Hezbollah has fought well, but it is hard to believe that the Israelis can't defeat them or that Israel can't take casualties. (Interestingly enough, Iran and Hezbollah, who are aiming for an imminent cease-fire to claim victory in this conflict, have remained silent while the discussion of a coming cease-fire intensifies.) As the pressure to act mounts and Israel doesn't act, the question of what is restraining them becomes increasingly important. We can't speculate on what their concern might be, because we don't know it. However, Olmert is acting as if he doesn't want to become too aggressive, and the reasoning is unclear.

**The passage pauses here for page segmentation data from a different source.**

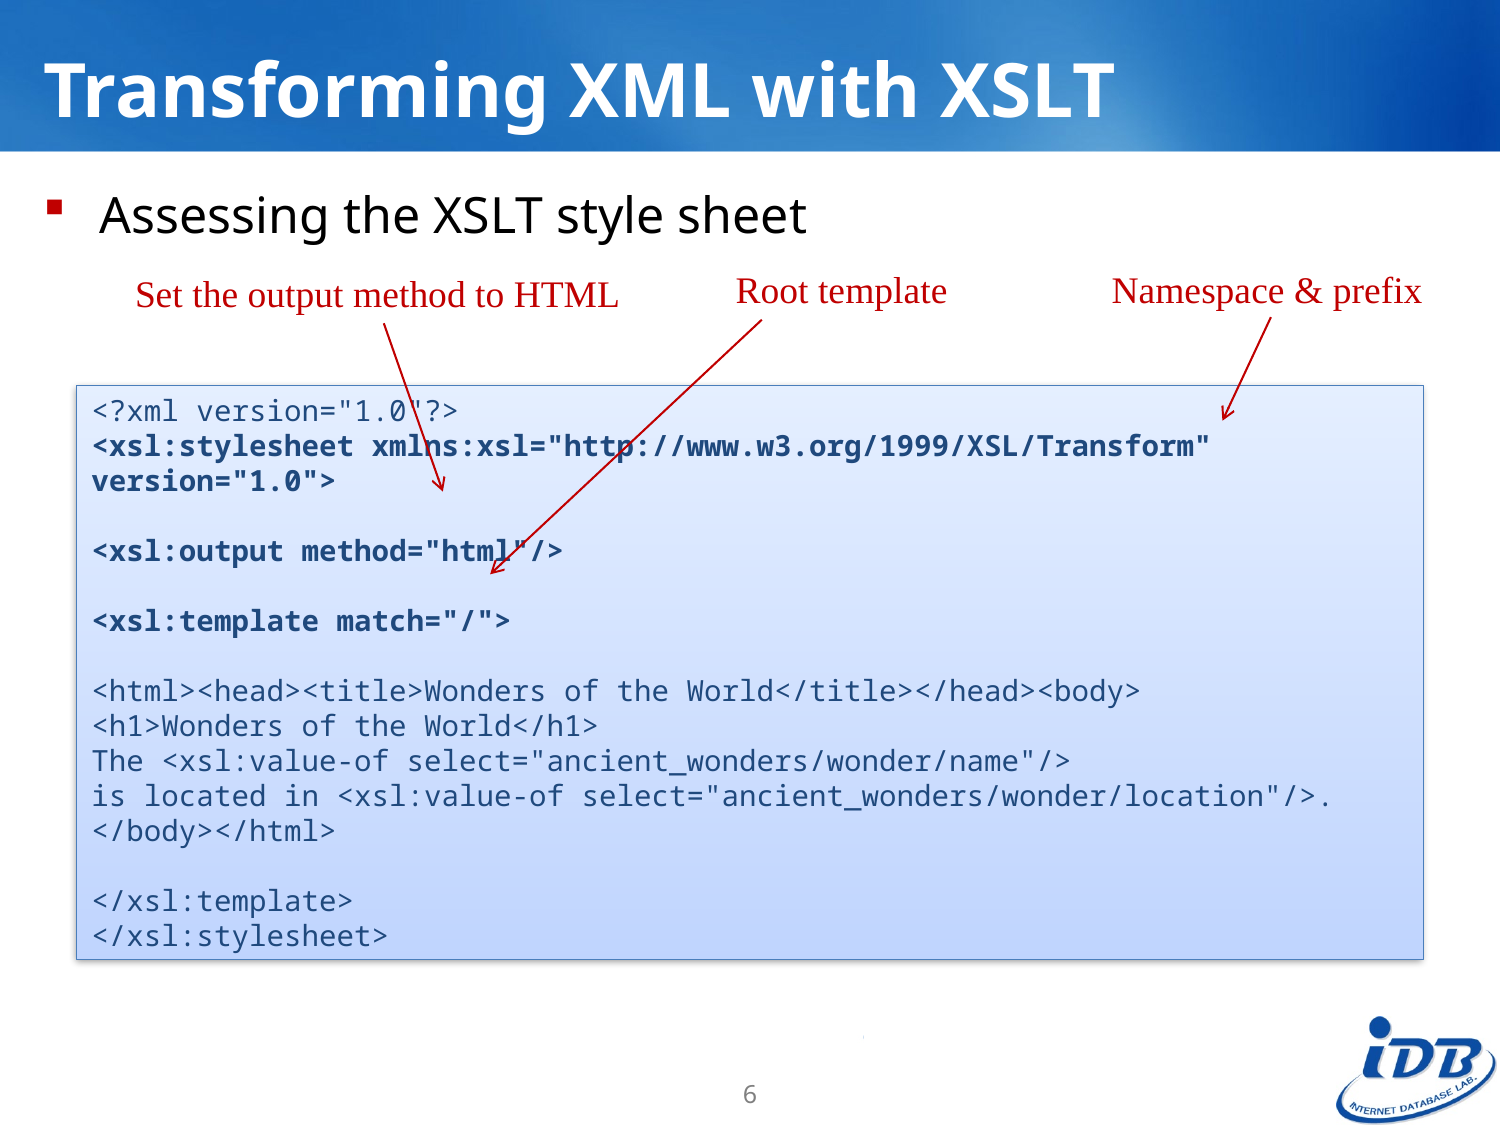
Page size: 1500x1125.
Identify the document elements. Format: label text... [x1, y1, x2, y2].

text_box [489, 319, 763, 575]
slide_number 6 [688, 1078, 812, 1114]
text_box Set the output method to HTML [112, 262, 644, 323]
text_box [383, 323, 444, 492]
text_box Root template [720, 259, 963, 319]
text_box <?xml version="1.0"?> <xsl:stylesheet xmlns:xsl="http://www.w3.org/1999/XSL/Transform" version="1.0"> <xsl:output method="html"/> <xsl:template match="/"> <html><head><title>Wonders of the World</title></head><body> <h1>Wonders of the World</h1> The <xsl:value-of select="ancient_wonders/wonder/name"/> is located in <xsl:value-of select="ancient_wonders/wonder/location"/>. </body></html> </xsl:template> </xsl:stylesheet> [76, 385, 1424, 960]
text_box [1222, 316, 1272, 421]
title Transforming XML with XSLT [28, 23, 1472, 153]
picture [0, 0, 1500, 1125]
text_box Namespace & prefix [1084, 259, 1451, 319]
list Assessing the XSLT style sheet [28, 175, 1472, 1067]
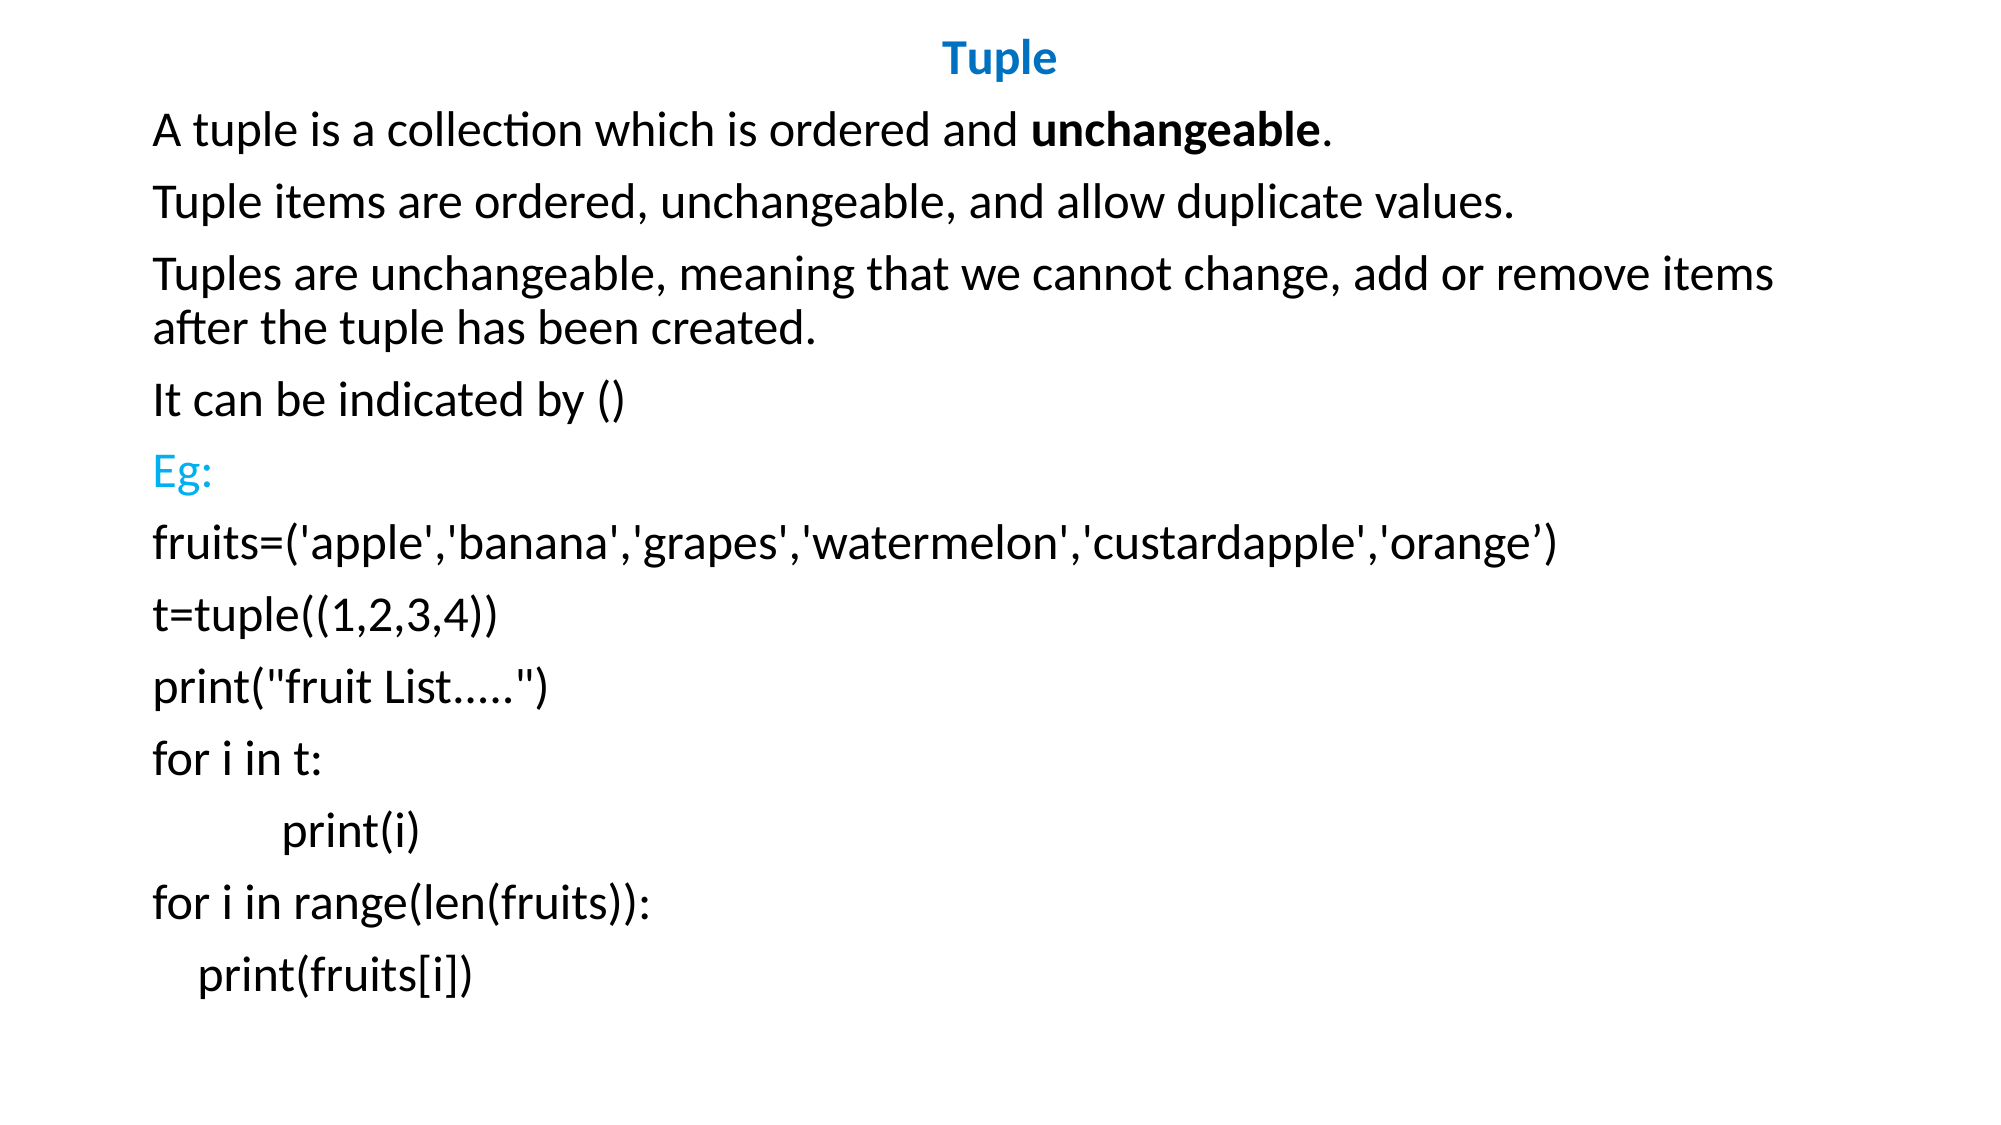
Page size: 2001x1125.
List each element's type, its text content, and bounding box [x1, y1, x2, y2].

list Tuple A tuple is a collection which is ordered and unchangeable. Tuple items are ordered, unchangeable, and allow duplicate values. Tuples are unchangeable, meaning that we cannot change, add or remove items after the tuple has been created. It can be indicated by () Eg: fruits=('apple','banana','grapes','watermelon','custardapple','orange’) t=tuple((1,2,3,4)) print("fruit List.....") for i in t: print(i) for i in range(len(fruits)): print(fruits[i]) [137, 23, 1863, 1014]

It might be crystal clear if Olmert fears, or the Mossad has gotten intel indicating, that Iran's rumored "big surprise" scheduled for August 22nd is a nuclear attack against Israel if the IDF doesn't agree to call off its "incursion" against Hezbollah. It would also help explain the Jews' curious reluctance to even hiccup at the Syrians, much less the mullahs, despite the unconcealed role of both in sponsoring and supplying of, and exercising operational control over, the Hezbos, and the conspicuous silence from Tehran over the last few days as this cease-fire nonsense moved toward enactment.
I hope and pray I'm wrong. But I really don't think I am. And if that's the case, if Islamist nuclear blackmail is now officially reality, the Western world has passed a Rubicon beyond which it will survive, if at all, only at a horrifying - or perhaps I should say "unimaginable" - cost that will render the averted casualties from Britain's "homegrown" al Qaeda bomb plot a drop in the bucket.
And just think - it happened on George W. Bush's watch.
So much for the "War on Terror." The War OF Terror" has just begun.